| THE PROBLEM |
Copy each line containing "this" from the listing below.

| DATA RECORDS |

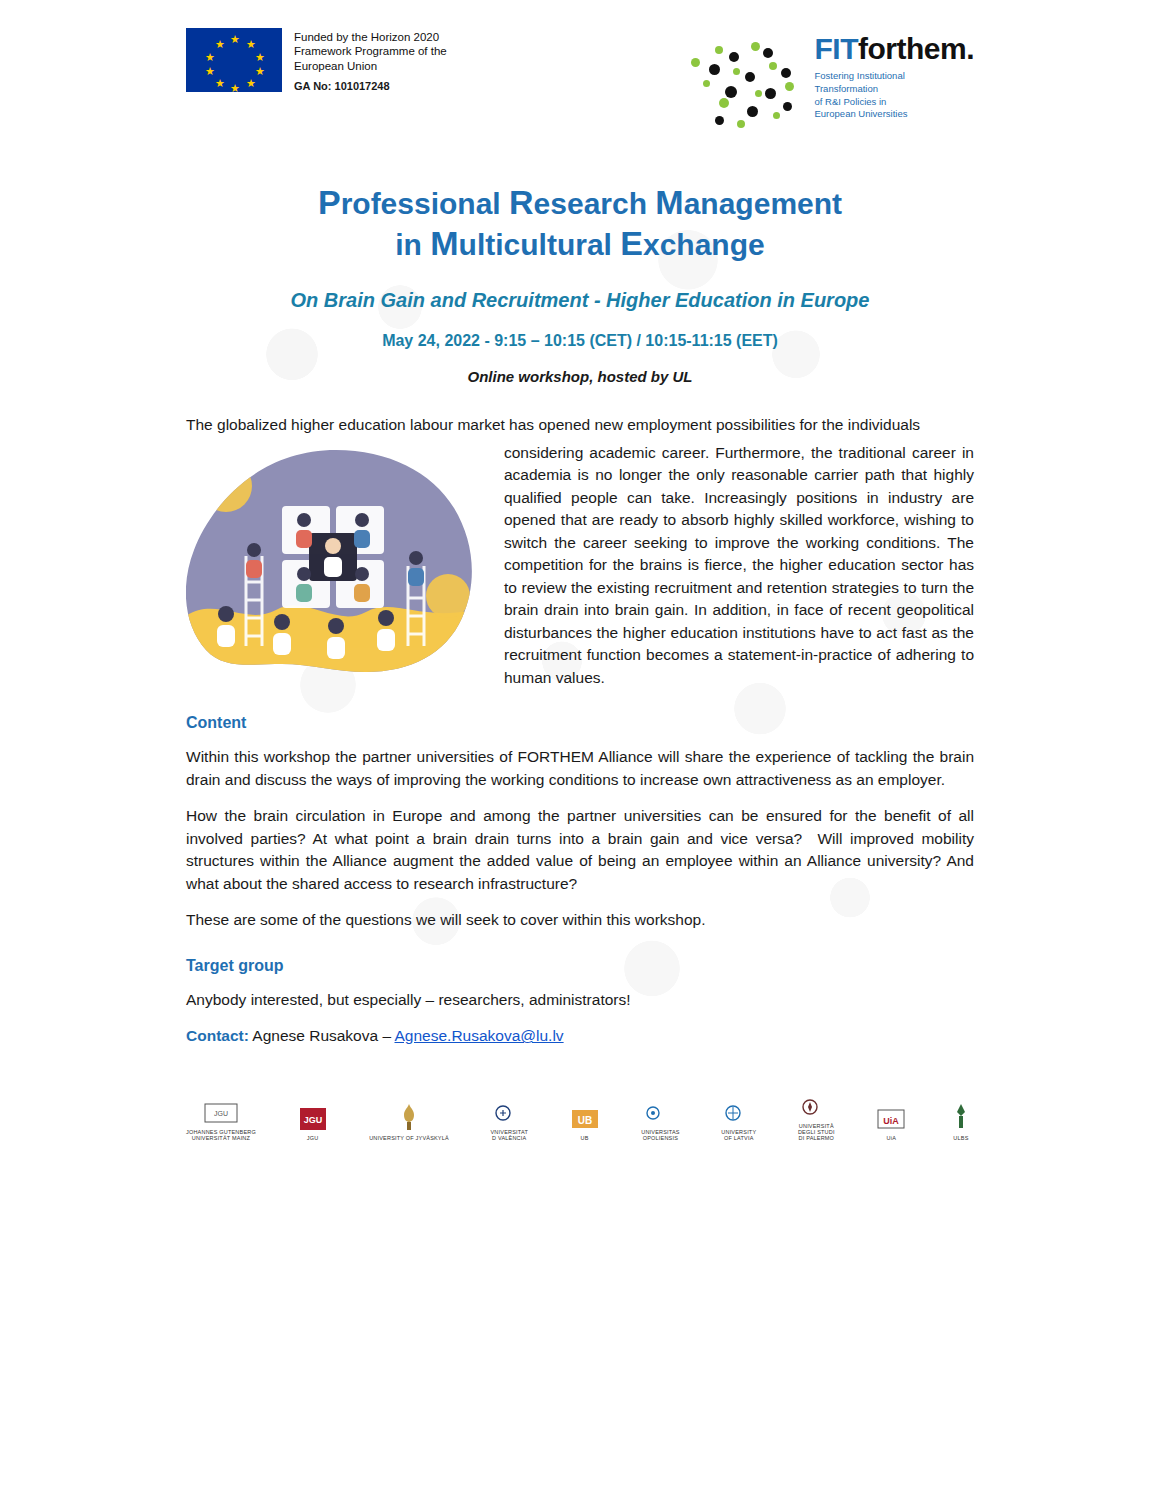★ ★ ★ ★ ★ ★ ★ ★ ★ ★
Funded by the Horizon 2020
Framework Programme of the
European Union
GA No: 101017248
FITforthem.
Fostering Institutional
Transformation
of R&I Policies in
European Universities
Professional Research Management
in Multicultural Exchange
On Brain Gain and Recruitment - Higher Education in Europe
May 24, 2022 - 9:15 – 10:15 (CET) / 10:15-11:15 (EET)
Online workshop, hosted by UL
The globalized higher education labour market has opened new employment possibilities for the individuals
considering academic career. Furthermore, the traditional career in academia is no longer the only reasonable carrier path that highly qualified people can take. Increasingly positions in industry are opened that are ready to absorb highly skilled workforce, wishing to switch the career seeking to improve the working conditions. The competition for the brains is fierce, the higher education sector has to review the existing recruitment and retention strategies to turn the brain drain into brain gain. In addition, in face of recent geopolitical disturbances the higher education institutions have to act fast as the recruitment function becomes a statement-in-practice of adhering to human values.
Content
Within this workshop the partner universities of FORTHEM Alliance will share the experience of tackling the brain drain and discuss the ways of improving the working conditions to increase own attractiveness as an employer.
How the brain circulation in Europe and among the partner universities can be ensured for the benefit of all involved parties? At what point a brain drain turns into a brain gain and vice versa? Will improved mobility structures within the Alliance augment the added value of being an employee within an Alliance university? And what about the shared access to research infrastructure?
These are some of the questions we will seek to cover within this workshop.
Target group
Anybody interested, but especially – researchers, administrators!
Contact: Agnese Rusakova – Agnese.Rusakova@lu.lv
JGU JOHANNES GUTENBERG
UNIVERSITÄT MAINZ
JGU JGU
UNIVERSITY OF JYVÄSKYLÄ
VNIVERSITAT
D VALÈNCIA
UB UB
UNIVERSITAS
OPOLIENSIS
UNIVERSITY
OF LATVIA
UNIVERSITÀ
DEGLI STUDI
DI PALERMO
UiA UiA
ULBS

| RESPONSE |
Within this workshop the partner universities of FORTHEM Alliance will share the experience of tackling the brain drain and discuss the ways of improving the working conditions to increase own attractiveness as an employer.
These are some of the questions we will seek to cover within this workshop.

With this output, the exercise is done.